───── 选文
由于初始化时我们不知道H264VideoFileServerMediaSubsession的sps和pps等信息，所以live555通过模拟发送RTP流的方式，先读取H264文件并解析来获取sps和pps信息。
首先是创建一个输入源；
然后创建一个模拟的Groupsock，这个模拟的Groupsock是个空的地址，端口也设置的是0；
然后利用这个Groupsock和输入源创建一个RTP消费者，由于这个RTPSink的IP端口都是假的，所以就不会真正的发送RTP流。
最后通过setSDPLinesFromRTPSink获取到这个subsession的SDP信息。
由于这个过程只是为了获取SDP信息，所以获取到SDP信息以后就把创建的这些模拟的媒体资源全部释放掉了。

4.创建媒体输入源

这个Subsession是H264VideoFileServerMediaSubsession类型的，所以会调用H264VideoFileServerMediaSubsession的createNewStreamSource。

FramedSource* H264VideoFileServerMediaSubsession::createNewStreamSource(unsigned /*clientSessionId*/, unsigned& estBitrate) {
    
    
  estBitrate = 500; // kbps, estimate

  // Create the video source:
  ByteStreamFileSource* fileSource = ByteStreamFileSource::createNew(envir(), fFileName);
  if (fileSource == NULL) return NULL;
  fFileSize = fileSource->fileSize();

  // Create a framer for the Video Elementary Stream:
  return H264VideoStreamFramer::createNew(envir(), fileSource);
}

在这个函数里，会先创建文件源，创建了一个ByteStreamFileSource类型的字节流文件源。
然后利用这个文件源创建一个H264VideoStreamFramer。

H264VideoStreamFramer
::H264VideoStreamFramer(UsageEnvironment& env, FramedSource* inputSource, Boolean createParser,
			Boolean includeStartCodeInOutput, Boolean insertAccessUnitDelimiters)
  : H264or5VideoStreamFramer(264, env, inputSource, createParser,
			     includeStartCodeInOutput, insertAccessUnitDelimiters) {
    
    
}

H264VideoStreamFramer继承于H264or5VideoStreamFramer。

H264or5VideoStreamFramer
::H264or5VideoStreamFramer(int hNumber, UsageEnvironment& env, FramedSource* inputSource,
			   Boolean createParser,
			   Boolean includeStartCodeInOutput, Boolean insertAccessUnitDelimiters)
  : MPEGVideoStreamFramer(env, inputSource),
    fHNumber(hNumber), fIncludeStartCodeInOutput(includeStartCodeInOutput),
    fInsertAccessUnitDelimiters(insertAccessUnitDelimiters),
    fLastSeenVPS(NULL), fLastSeenVPSSize(0),
    fLastSeenSPS(NULL), fLastSeenSPSSize(0),
    fLastSeenPPS(NULL), fLastSeenPPSSize(0) {
    
    
  fParser = createParser
    ? new H264or5VideoStreamParser(hNumber, this, inputSource, includeStartCodeInOutput)
    : NULL;
  fFrameRate = 30.0; // We assume a frame rate of 30 fps, unless we learn otherwise (from parsing a VPS or SPS NAL unit)
──────────
小练习 1
请把选文中以“fParser = createParser”开头、以“SPS NAL unit)”结尾的那一段一字不差地重新打出来。
选文与列表之间没有任何关联。
───── 数据摘录
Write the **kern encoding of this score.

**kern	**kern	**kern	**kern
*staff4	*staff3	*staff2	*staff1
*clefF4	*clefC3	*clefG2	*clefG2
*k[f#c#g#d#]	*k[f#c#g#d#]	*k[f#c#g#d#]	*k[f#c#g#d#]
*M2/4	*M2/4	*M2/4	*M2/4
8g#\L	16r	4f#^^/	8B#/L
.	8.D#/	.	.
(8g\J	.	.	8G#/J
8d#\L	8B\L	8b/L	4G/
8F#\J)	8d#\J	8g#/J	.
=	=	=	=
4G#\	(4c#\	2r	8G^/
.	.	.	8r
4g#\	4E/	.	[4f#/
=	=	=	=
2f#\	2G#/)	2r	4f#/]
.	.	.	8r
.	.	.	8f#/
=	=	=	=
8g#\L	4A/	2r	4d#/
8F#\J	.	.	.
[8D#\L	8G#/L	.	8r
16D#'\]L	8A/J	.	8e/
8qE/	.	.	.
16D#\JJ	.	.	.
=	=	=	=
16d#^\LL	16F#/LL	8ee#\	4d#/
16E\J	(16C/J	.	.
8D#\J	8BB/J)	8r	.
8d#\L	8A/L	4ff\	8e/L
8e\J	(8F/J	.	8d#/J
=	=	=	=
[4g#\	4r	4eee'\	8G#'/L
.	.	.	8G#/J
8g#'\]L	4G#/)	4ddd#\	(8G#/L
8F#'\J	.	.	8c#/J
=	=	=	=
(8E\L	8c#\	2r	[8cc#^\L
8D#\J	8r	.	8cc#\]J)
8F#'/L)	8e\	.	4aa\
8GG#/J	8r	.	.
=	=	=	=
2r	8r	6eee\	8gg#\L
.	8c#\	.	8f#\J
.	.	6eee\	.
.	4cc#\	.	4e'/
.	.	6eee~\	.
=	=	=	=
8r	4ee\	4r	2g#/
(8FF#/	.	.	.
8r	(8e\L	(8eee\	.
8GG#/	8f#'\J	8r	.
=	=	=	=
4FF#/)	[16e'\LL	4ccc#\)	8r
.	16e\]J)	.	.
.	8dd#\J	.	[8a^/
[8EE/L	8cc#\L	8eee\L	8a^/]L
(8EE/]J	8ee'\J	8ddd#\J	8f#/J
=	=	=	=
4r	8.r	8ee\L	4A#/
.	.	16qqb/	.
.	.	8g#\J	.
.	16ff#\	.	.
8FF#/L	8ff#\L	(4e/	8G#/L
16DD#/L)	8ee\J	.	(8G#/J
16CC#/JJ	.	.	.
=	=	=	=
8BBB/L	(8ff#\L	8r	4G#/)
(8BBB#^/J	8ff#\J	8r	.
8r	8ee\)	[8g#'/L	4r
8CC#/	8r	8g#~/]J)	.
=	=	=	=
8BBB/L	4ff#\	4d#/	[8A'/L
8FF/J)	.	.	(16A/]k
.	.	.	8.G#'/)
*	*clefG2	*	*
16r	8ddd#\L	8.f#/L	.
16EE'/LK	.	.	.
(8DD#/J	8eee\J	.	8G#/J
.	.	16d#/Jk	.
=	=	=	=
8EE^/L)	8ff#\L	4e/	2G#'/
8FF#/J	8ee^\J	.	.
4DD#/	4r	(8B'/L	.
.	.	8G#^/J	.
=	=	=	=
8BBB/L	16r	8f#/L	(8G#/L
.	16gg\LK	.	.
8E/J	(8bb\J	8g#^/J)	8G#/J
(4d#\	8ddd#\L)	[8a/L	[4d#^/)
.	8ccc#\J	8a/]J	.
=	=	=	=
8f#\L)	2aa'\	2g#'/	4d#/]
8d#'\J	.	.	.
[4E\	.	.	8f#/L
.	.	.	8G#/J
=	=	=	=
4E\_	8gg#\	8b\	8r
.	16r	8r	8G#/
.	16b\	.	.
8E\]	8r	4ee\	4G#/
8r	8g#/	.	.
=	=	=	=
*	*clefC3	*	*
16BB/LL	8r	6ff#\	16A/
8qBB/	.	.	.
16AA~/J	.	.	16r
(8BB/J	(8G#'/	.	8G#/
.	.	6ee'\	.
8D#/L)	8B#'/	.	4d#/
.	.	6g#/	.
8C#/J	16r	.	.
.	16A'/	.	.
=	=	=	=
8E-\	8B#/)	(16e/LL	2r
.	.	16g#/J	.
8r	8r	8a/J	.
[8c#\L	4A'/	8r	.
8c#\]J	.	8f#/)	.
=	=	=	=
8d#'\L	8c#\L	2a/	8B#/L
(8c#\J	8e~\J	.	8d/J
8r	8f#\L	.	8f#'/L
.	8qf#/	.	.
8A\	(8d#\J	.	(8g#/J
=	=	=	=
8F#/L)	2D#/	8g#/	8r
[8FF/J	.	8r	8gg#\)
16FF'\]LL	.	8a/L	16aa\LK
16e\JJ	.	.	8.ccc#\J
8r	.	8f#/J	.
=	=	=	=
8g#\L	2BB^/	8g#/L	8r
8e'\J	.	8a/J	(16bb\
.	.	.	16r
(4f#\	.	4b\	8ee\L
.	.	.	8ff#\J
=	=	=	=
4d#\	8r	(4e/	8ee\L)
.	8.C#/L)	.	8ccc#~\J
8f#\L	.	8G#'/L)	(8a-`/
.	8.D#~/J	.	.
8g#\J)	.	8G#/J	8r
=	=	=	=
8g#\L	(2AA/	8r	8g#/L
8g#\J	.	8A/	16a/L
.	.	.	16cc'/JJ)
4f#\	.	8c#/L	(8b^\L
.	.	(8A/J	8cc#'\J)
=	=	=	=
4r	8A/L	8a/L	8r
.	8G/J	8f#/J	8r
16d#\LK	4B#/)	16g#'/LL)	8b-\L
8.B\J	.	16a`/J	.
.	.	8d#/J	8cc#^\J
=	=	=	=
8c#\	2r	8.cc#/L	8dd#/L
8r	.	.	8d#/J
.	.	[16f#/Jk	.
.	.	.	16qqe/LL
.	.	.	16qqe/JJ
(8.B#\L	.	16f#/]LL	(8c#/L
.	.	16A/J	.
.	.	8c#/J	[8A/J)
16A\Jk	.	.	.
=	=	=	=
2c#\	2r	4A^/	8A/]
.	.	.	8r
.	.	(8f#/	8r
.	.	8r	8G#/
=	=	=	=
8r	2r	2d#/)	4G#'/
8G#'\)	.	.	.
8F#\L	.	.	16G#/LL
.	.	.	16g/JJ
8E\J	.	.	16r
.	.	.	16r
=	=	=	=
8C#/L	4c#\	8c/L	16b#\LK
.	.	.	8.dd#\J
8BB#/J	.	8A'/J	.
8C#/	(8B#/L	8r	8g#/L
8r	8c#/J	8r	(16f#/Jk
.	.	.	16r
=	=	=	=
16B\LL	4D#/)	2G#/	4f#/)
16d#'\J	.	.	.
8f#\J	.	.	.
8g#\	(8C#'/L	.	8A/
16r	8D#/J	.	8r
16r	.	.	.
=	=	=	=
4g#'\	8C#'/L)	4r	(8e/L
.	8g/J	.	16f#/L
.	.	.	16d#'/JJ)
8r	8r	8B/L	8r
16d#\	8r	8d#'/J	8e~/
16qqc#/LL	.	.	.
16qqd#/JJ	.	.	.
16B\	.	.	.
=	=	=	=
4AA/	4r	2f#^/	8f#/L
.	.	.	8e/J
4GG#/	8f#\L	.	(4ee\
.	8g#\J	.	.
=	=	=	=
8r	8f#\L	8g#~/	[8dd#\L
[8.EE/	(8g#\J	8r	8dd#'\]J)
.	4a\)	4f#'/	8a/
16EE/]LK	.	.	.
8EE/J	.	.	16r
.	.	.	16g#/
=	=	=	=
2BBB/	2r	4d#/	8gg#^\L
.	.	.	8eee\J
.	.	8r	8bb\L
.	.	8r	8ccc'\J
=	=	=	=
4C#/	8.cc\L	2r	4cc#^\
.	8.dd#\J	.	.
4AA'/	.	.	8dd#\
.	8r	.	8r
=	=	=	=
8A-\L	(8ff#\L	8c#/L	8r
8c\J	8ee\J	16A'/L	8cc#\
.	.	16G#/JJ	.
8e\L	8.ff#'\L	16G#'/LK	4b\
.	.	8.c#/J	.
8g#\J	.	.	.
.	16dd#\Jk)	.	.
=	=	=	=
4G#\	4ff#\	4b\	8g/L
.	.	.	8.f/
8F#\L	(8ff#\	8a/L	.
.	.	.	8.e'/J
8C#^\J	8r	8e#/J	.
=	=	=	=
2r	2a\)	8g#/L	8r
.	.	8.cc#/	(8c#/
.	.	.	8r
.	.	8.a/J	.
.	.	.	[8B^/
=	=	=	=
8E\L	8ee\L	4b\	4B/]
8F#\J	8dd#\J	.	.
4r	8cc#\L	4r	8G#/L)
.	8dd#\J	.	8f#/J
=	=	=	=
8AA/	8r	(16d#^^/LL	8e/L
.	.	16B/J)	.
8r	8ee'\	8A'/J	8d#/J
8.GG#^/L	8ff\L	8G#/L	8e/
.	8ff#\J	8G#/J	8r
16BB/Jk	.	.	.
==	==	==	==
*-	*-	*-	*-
──────────
小练习 2
从列表中挑出所有含有字符串“kern”的行。

练习答案 1
fParser = createParser
    ? new H264or5VideoStreamParser(hNumber, this, inputSource, includeStartCodeInOutput)
    : NULL;
  fFrameRate = 30.0; // We assume a frame rate of 30 fps, unless we learn otherwise (from parsing a VPS or SPS NAL unit)

练习答案 2
Write the **kern encoding of this score.
**kern	**kern	**kern	**kern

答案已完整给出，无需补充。